* _WORK ITEM_:
Which lines of the records contain "also"? Collect every one of them.

(Saved data entries)
────
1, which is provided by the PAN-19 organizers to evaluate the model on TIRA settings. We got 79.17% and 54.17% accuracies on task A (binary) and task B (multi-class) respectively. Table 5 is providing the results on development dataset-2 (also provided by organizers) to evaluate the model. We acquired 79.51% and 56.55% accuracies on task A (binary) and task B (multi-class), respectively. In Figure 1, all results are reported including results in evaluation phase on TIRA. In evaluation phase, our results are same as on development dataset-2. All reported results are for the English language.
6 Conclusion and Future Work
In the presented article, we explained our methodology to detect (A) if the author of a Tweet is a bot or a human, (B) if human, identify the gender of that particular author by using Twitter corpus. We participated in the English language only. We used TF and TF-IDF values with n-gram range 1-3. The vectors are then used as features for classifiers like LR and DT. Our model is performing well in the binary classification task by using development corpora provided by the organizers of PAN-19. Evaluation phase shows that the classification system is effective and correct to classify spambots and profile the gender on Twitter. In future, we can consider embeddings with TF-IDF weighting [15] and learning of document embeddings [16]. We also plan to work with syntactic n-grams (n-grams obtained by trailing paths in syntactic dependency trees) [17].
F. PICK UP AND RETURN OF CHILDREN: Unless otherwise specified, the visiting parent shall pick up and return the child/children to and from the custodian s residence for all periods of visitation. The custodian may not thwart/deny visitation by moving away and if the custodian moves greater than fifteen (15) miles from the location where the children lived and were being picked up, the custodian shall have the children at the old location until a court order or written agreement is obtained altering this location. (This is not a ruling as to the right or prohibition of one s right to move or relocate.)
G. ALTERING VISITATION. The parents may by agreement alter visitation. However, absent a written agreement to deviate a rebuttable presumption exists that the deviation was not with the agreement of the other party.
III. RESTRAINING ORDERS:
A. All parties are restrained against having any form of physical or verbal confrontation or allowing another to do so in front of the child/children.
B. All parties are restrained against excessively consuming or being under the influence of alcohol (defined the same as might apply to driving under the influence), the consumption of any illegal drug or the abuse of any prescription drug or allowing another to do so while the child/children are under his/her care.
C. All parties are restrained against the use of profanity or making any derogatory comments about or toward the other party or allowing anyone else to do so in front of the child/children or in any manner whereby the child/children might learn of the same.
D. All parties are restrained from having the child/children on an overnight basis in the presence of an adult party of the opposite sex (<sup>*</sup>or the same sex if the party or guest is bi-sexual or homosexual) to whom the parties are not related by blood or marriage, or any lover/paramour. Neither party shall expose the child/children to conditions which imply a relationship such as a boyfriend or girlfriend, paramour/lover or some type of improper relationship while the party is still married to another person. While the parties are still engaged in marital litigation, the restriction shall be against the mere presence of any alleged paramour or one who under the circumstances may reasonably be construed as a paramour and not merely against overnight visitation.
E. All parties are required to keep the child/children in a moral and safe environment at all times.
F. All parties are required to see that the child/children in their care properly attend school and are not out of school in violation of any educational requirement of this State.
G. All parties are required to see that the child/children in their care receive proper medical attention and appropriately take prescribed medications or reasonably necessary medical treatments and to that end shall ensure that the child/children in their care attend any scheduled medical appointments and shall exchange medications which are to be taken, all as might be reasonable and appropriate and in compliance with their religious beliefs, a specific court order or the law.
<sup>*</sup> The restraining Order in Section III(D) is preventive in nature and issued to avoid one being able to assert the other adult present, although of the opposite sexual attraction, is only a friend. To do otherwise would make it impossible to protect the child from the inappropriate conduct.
────
* _RESPONSE TO THE TASK_:
1, which is provided by the PAN-19 organizers to evaluate the model on TIRA settings. We got 79.17% and 54.17% accuracies on task A (binary) and task B (multi-class) respectively. Table 5 is providing the results on development dataset-2 (also provided by organizers) to evaluate the model. We acquired 79.51% and 56.55% accuracies on task A (binary) and task B (multi-class), respectively. In Figure 1, all results are reported including results in evaluation phase on TIRA. In evaluation phase, our results are same as on development dataset-2. All reported results are for the English language.
In the presented article, we explained our methodology to detect (A) if the author of a Tweet is a bot or a human, (B) if human, identify the gender of that particular author by using Twitter corpus. We participated in the English language only. We used TF and TF-IDF values with n-gram range 1-3. The vectors are then used as features for classifiers like LR and DT. Our model is performing well in the binary classification task by using development corpora provided by the organizers of PAN-19. Evaluation phase shows that the classification system is effective and correct to classify spambots and profile the gender on Twitter. In future, we can consider embeddings with TF-IDF weighting [15] and learning of document embeddings [16]. We also plan to work with syntactic n-grams (n-grams obtained by trailing paths in syntactic dependency trees) [17].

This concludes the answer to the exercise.